(Saved data entries)
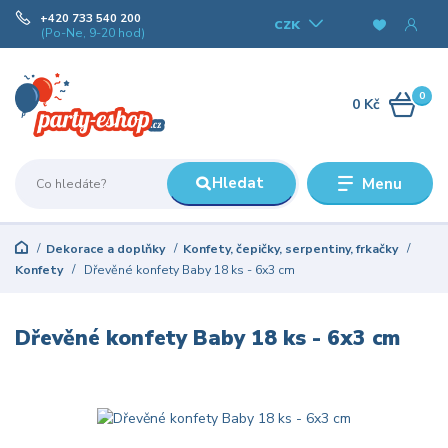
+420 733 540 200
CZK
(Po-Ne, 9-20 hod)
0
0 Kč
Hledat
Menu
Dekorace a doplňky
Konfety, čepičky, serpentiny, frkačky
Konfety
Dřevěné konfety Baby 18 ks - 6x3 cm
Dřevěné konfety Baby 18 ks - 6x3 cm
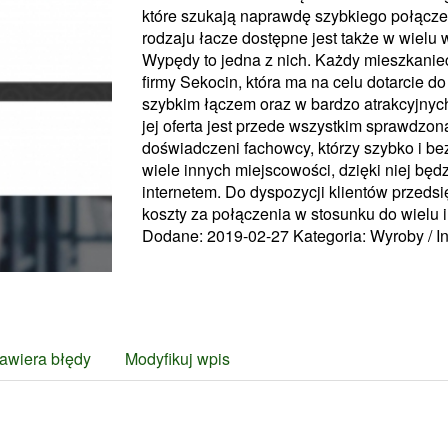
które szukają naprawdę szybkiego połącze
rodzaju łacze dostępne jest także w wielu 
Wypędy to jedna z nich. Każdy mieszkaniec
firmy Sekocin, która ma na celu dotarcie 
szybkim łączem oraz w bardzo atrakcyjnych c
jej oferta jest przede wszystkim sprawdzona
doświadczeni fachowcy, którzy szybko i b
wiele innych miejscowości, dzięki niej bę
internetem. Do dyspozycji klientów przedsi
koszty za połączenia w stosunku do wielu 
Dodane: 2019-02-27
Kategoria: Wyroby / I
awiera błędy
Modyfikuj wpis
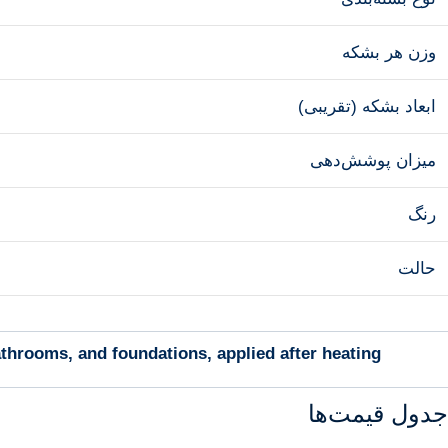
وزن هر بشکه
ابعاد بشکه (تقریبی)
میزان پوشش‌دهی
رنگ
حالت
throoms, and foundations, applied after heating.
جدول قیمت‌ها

* * *

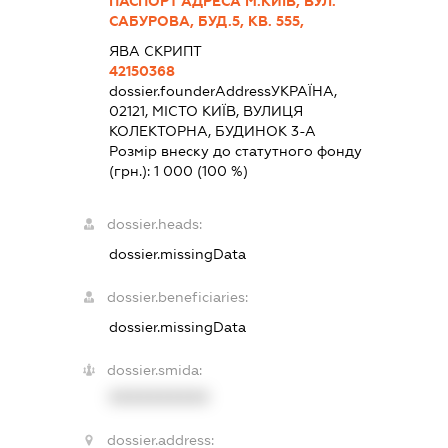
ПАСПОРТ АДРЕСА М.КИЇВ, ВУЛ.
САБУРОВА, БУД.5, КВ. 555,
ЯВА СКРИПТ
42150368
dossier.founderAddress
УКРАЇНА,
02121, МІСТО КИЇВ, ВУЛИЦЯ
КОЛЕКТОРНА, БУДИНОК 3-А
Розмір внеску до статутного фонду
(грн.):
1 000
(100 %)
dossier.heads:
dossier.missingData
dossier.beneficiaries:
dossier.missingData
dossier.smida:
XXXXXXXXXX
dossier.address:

What you will do:
Please reproduce word for word the part of the records that opens with the line containing "które szukają naprawdę szybkiego połącze" and closes with the line containing "Modyfikuj wpis". Include both of those lines.

Answer space:
które szukają naprawdę szybkiego połącze
rodzaju łacze dostępne jest także w wielu 
Wypędy to jedna z nich. Każdy mieszkaniec
firmy Sekocin, która ma na celu dotarcie 
szybkim łączem oraz w bardzo atrakcyjnych c
jej oferta jest przede wszystkim sprawdzona
doświadczeni fachowcy, którzy szybko i b
wiele innych miejscowości, dzięki niej bę
internetem. Do dyspozycji klientów przedsi
koszty za połączenia w stosunku do wielu 
Dodane: 2019-02-27
Kategoria: Wyroby / I
awiera błędy
Modyfikuj wpis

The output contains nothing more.